Oh, totally. The only place we can get meaningful data is from the squids, which is where Dario's data comes from, yes?
Sadly, anything we build that works with that architecture won't be so useful to other mediawiki installations, at least on the backend. I can imagine an extension that displays the info to editors that can fetch its stats from a slightly abstracted datasource, with some architecture whereby the stats could come from a variety of log-processing applications via a script or plugin. Then, we could write a connector for our cache clusters, and someone else could write one for theirs, and we'd still get to share one codebase for everything else.
Are there other specific projects that require this data? It will be
much
easier to make a case for accelerating development of the dataset if
there
are some clear examples of where it's needed, and especially if it can
help
to meet the current editor retention goals.
Heh. It's refreshing to hear this said aloud. Yes, if there were some way to tie page view stats to fundraising/editor retention/usability/the gender gap/the Global South, it'd be much simpler to get resources devoted to it. Without a doubt.
There are countless applications for this data, particularly as a means of measuring Wikipedia's impact. This data also provides a scale against which other articles and projects can be measured. In a vacuum, knowing that the English Wikipedia's article "John Doe" received 400 views per day on average in June means very little. When you can compare that figure to the average views per day of every other article on the English Wikipedia (or every other article on the German Wikipedia), you can begin doing real analysis work. Currently, this really isn't possible, and that's a Bad Thing.
Oh, totally. I can see a lot of really effective potential applications for this data. However, the link between view statistics and editor retention isn't necessarily immediately clear. At WMF at least, the prevailing point-of-view is that readership is doing okay, and at the moment we're focused on other areas. Personally, I think readership numbers are an important piece of the puzzle and could be a direct motivator for editing. Furthermore, increasingly nuanced readership stats might be usable for that other perennial goal, fundraising (thought I don't have specific ideas for this at the moment).
I wonder if maybe we could consolidate a couple of concrete proposals for features that are dependent on this data. That would help to highlight this as a bottleneck and clearly explain how solving this problem now will help contribute to meeting current goals.

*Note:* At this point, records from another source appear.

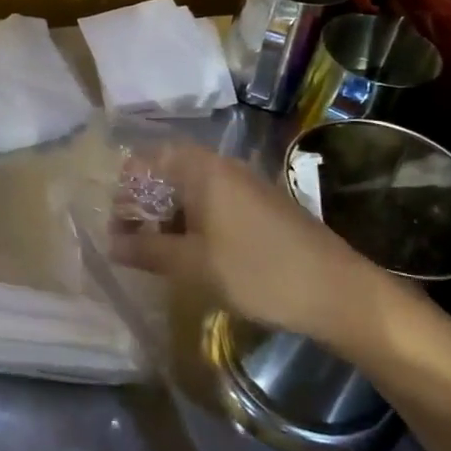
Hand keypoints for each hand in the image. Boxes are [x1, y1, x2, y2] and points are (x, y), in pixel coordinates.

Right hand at [110, 145, 387, 350]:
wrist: (339, 292)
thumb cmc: (258, 271)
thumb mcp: (193, 265)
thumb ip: (147, 249)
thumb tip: (110, 243)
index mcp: (202, 169)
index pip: (148, 158)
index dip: (126, 186)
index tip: (115, 220)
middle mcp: (223, 167)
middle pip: (169, 173)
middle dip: (146, 204)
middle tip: (131, 240)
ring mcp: (246, 185)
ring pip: (193, 190)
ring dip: (170, 216)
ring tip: (159, 252)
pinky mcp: (262, 206)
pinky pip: (216, 203)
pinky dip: (196, 222)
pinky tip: (195, 255)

My thinking is, if it's possible to make a good case for it, it should happen now. Even if WMF has a req out for a developer to build this, there's no reason to avoid consolidating the research and ideas in one place so that person can work more effectively. Were someone in the community to start building it, even better! If we bring on a dev to collaborate and maintain it long-term, they'd just end up working together closely for a while, which would accelerate the learning process for the new developer. As someone who's still on the steep part of that learning curve, I can attest that any and all information we can provide will get this feature out the door faster. :)
-Ian